* CHALLENGE *
Pull out the lines from the one containing "order: Gentianales" through the end of the entries, reproducing them unchanged and leaving out the pictures.

begin PROVIDED DATA

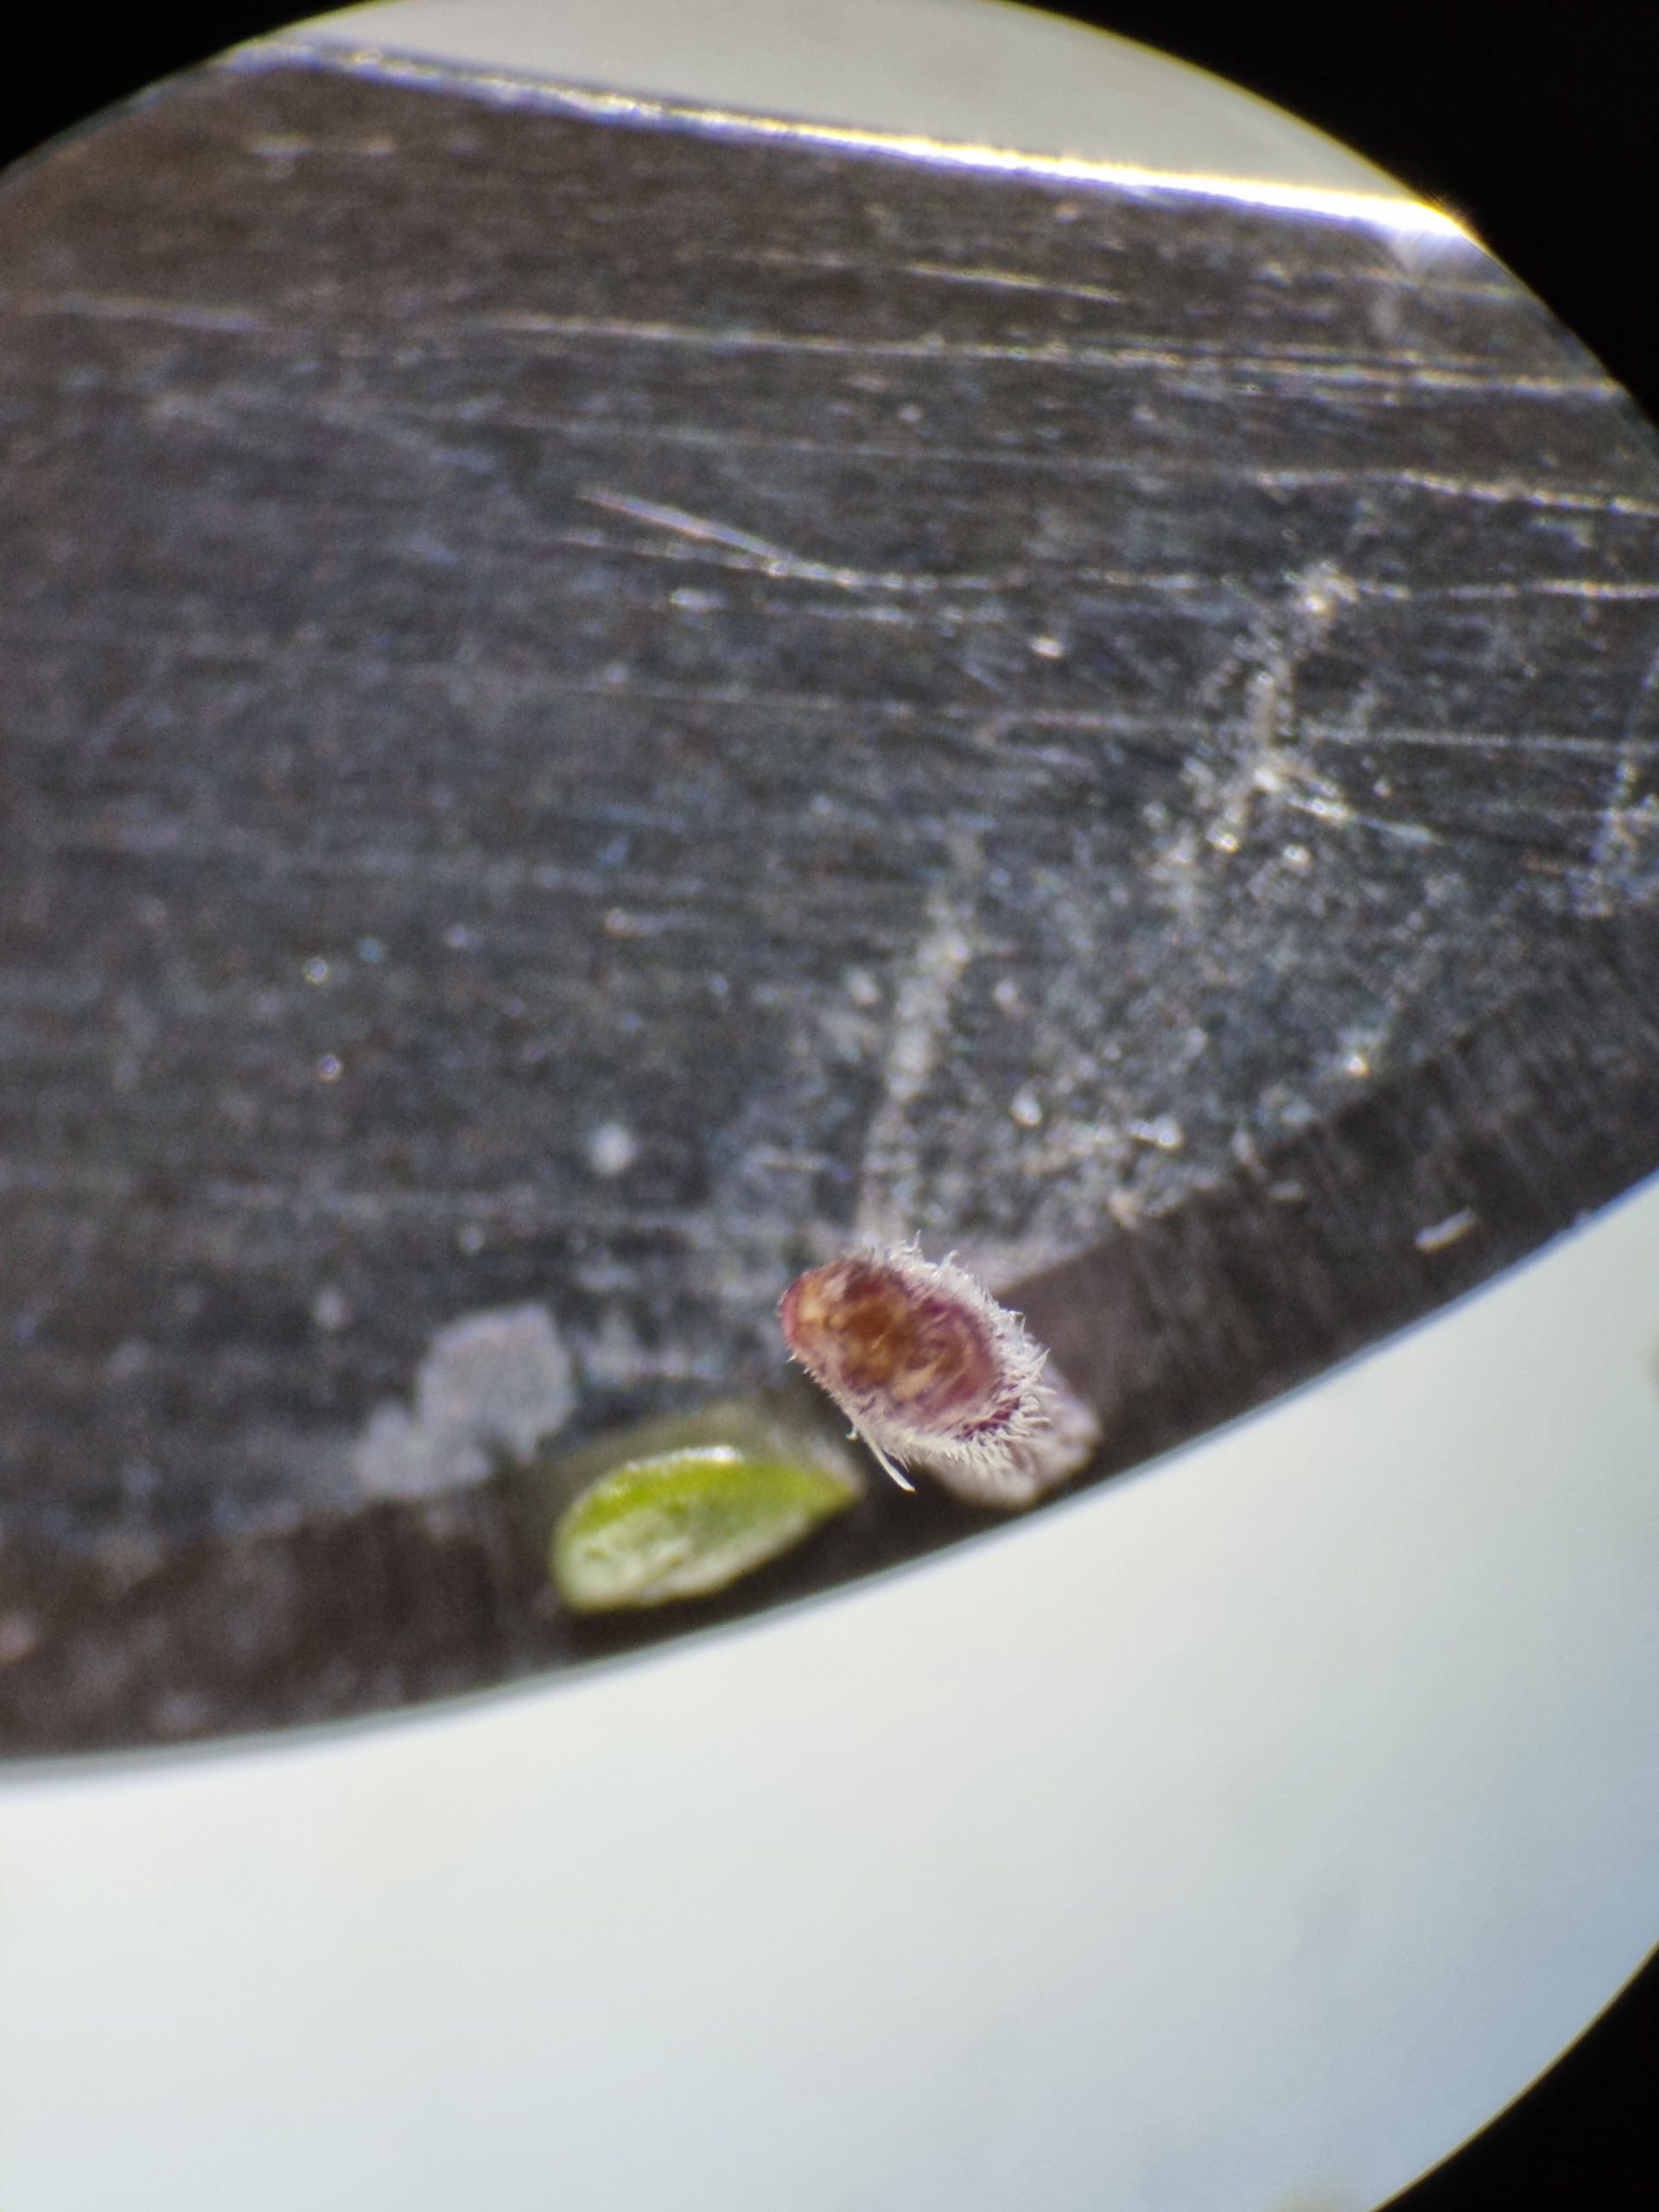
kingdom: Plantae
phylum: Tracheophyta
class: Magnoliopsida
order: Lamiales
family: Lamiaceae
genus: Thymus
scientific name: Thymus serpyllum
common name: Smalbladet timian
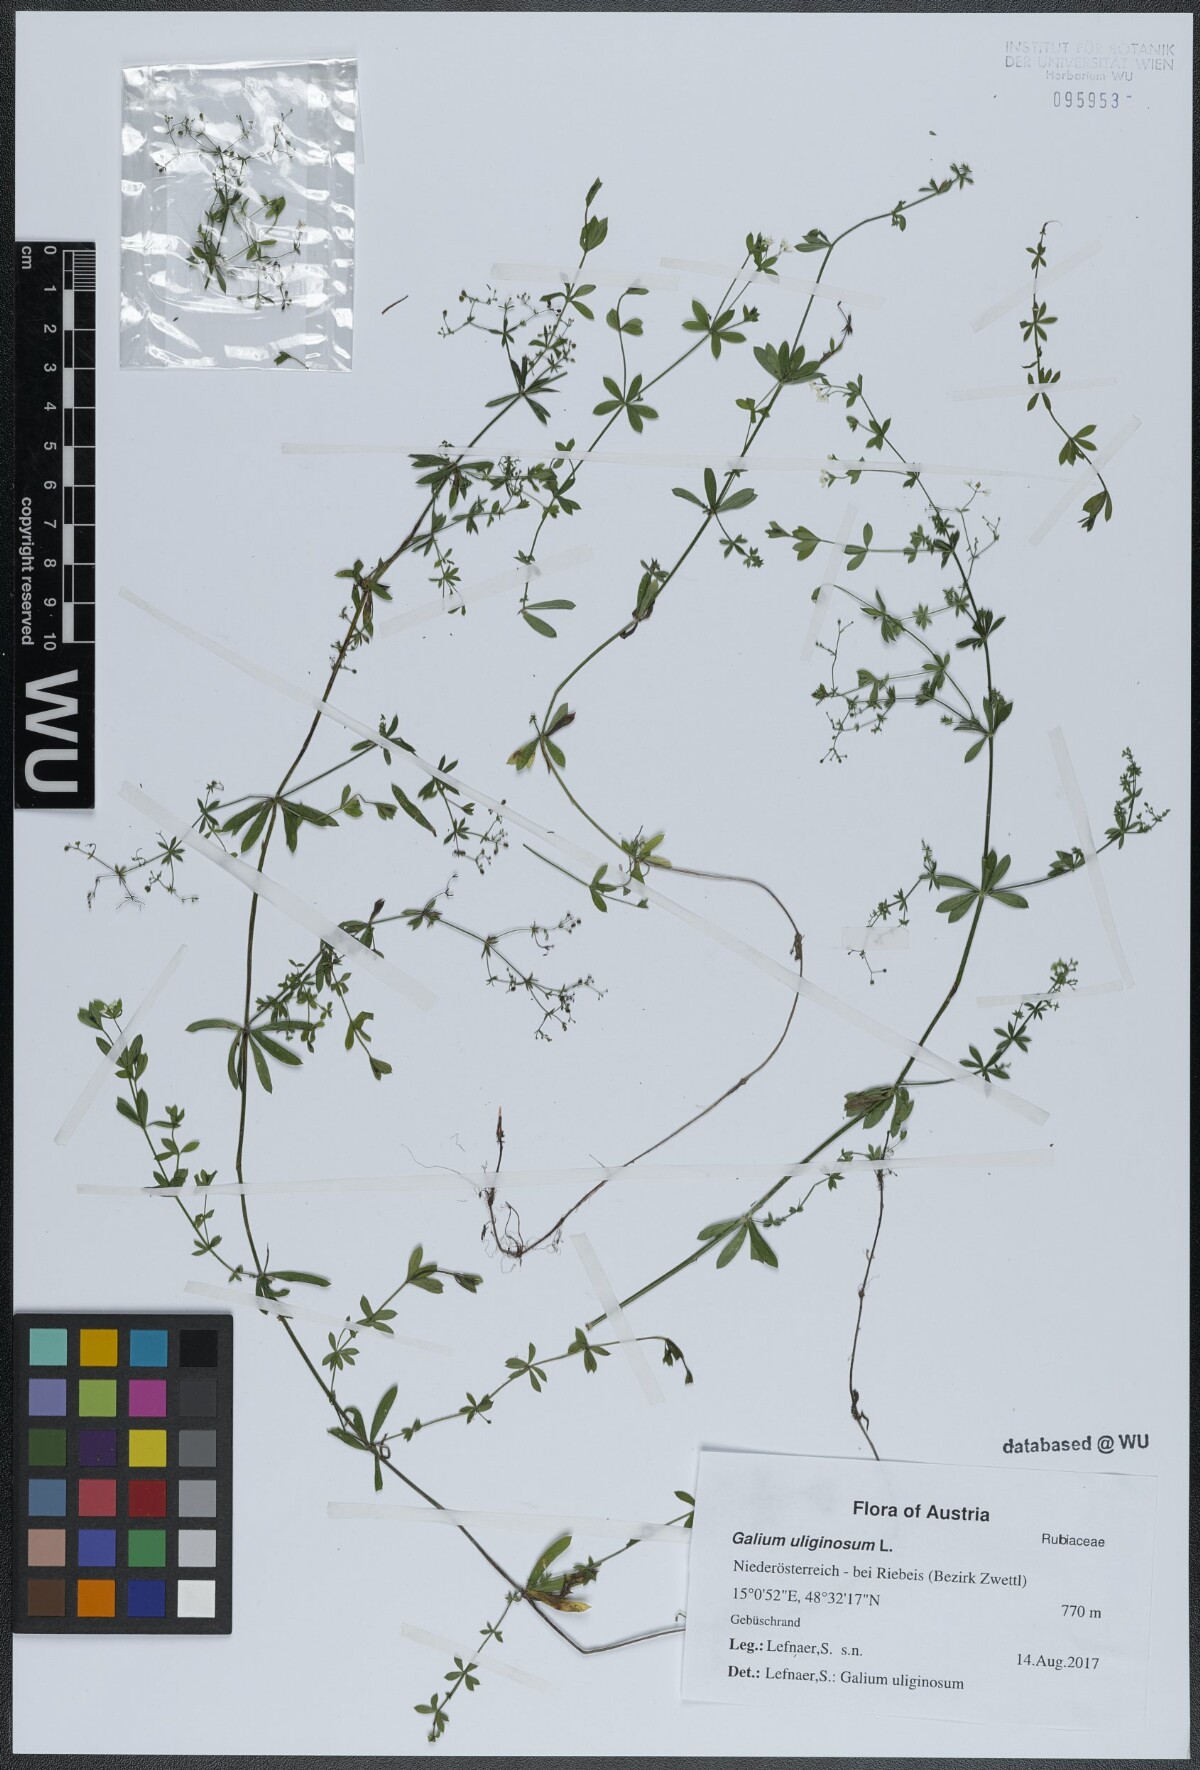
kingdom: Plantae
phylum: Tracheophyta
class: Magnoliopsida
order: Gentianales
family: Rubiaceae
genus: Galium
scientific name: Galium uliginosum
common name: Fen bedstraw
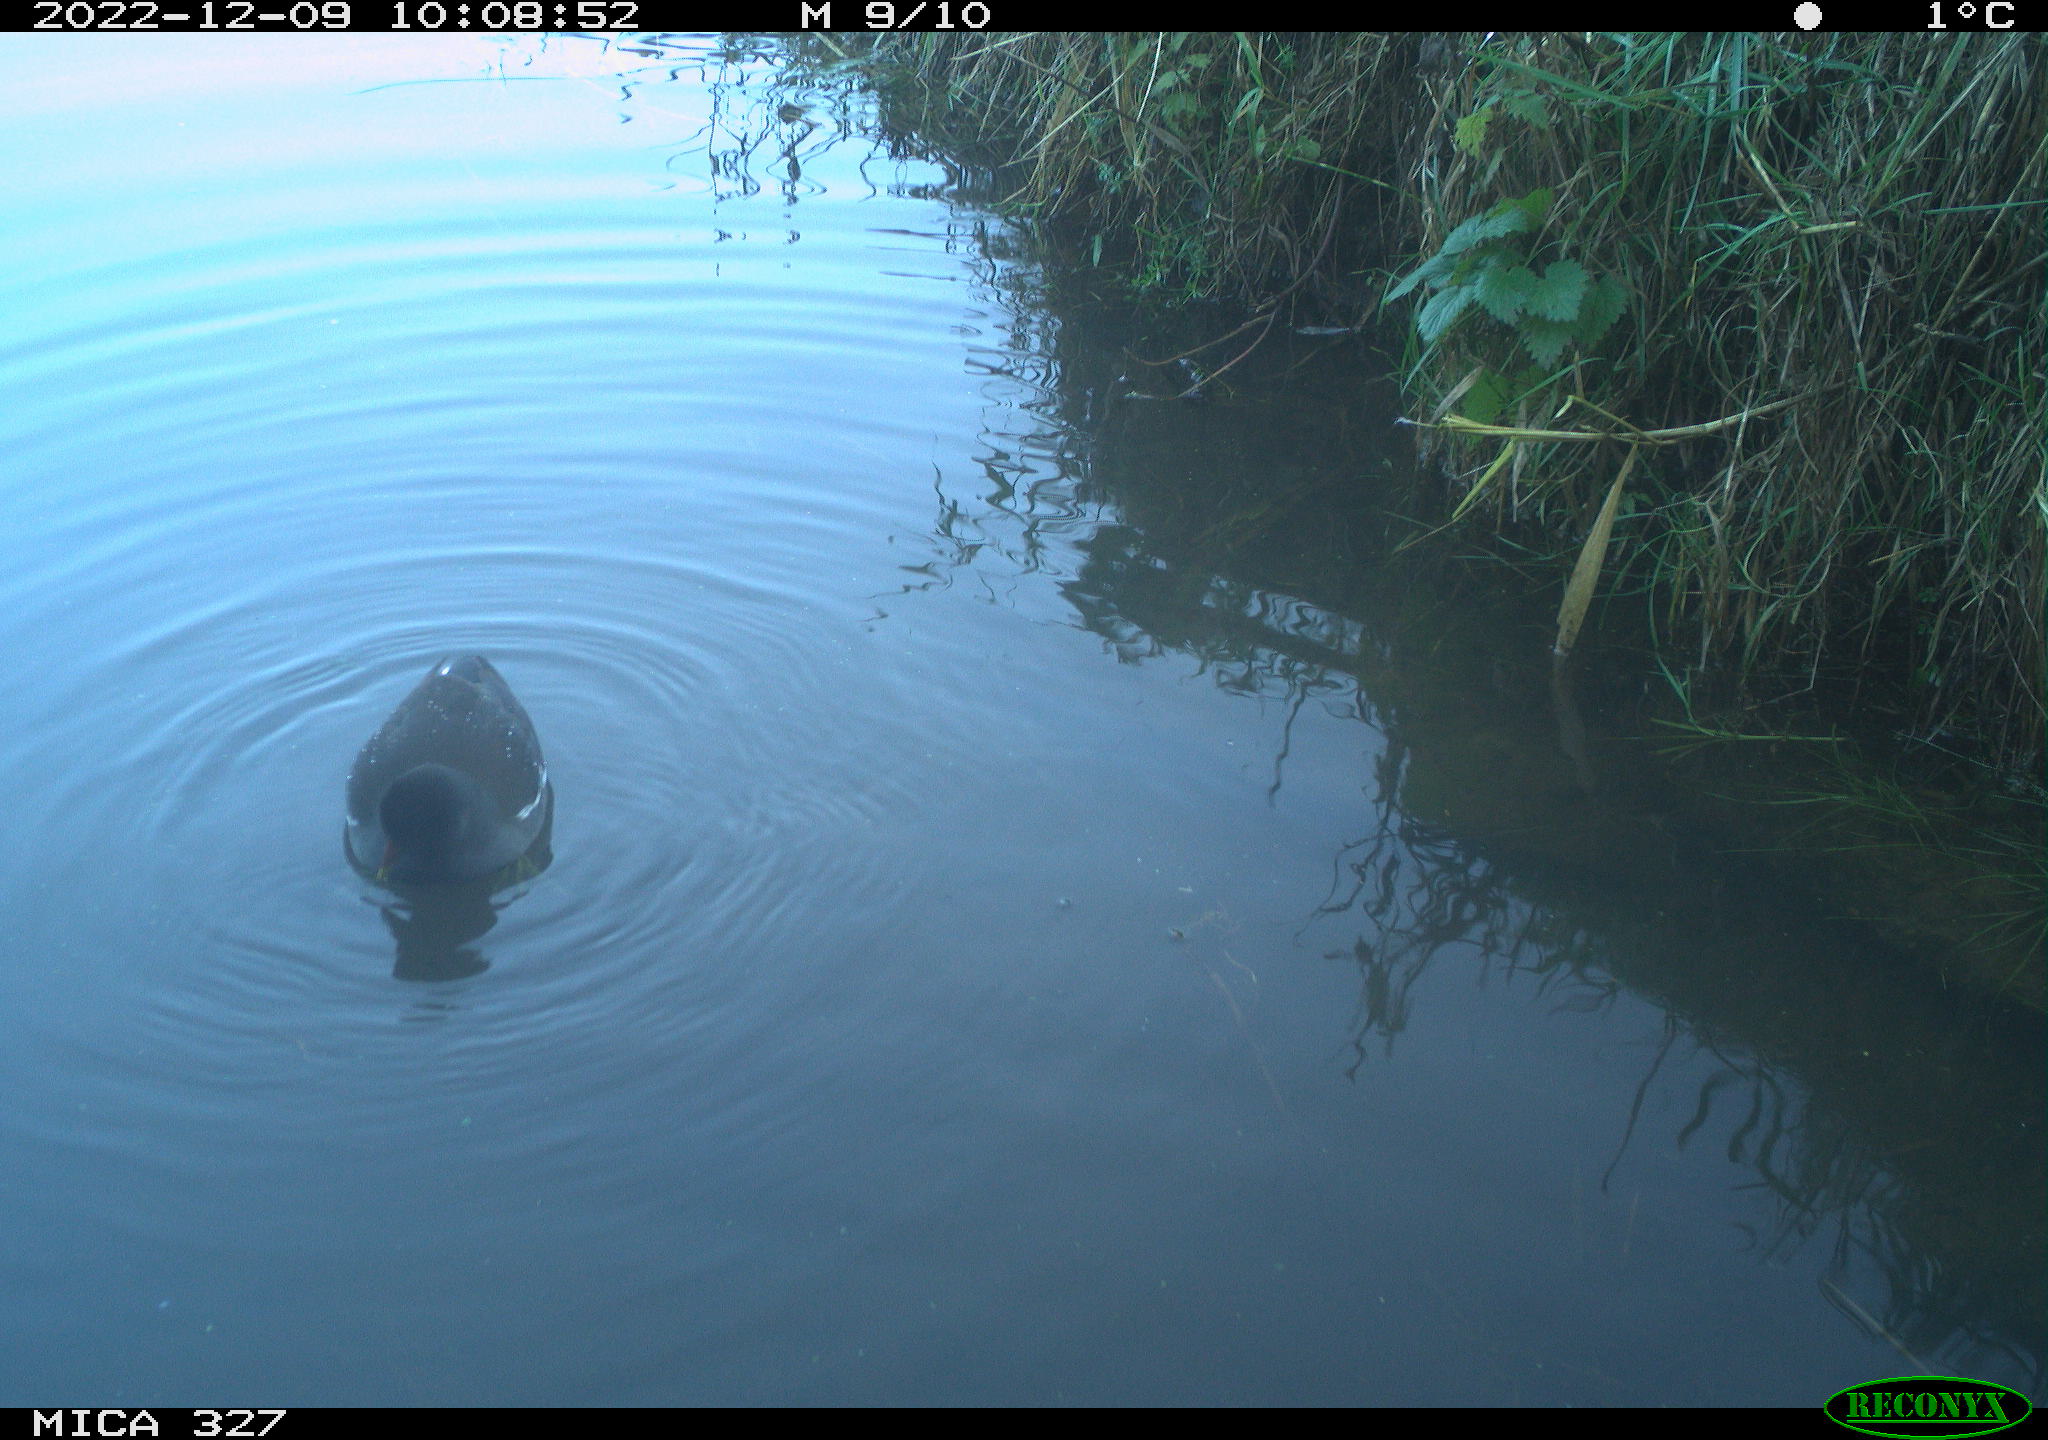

end PROVIDED DATA

* RESULT FOR THIS TASK *
order: Gentianales
family: Rubiaceae
genus: Galium
scientific name: Galium uliginosum
common name: Fen bedstraw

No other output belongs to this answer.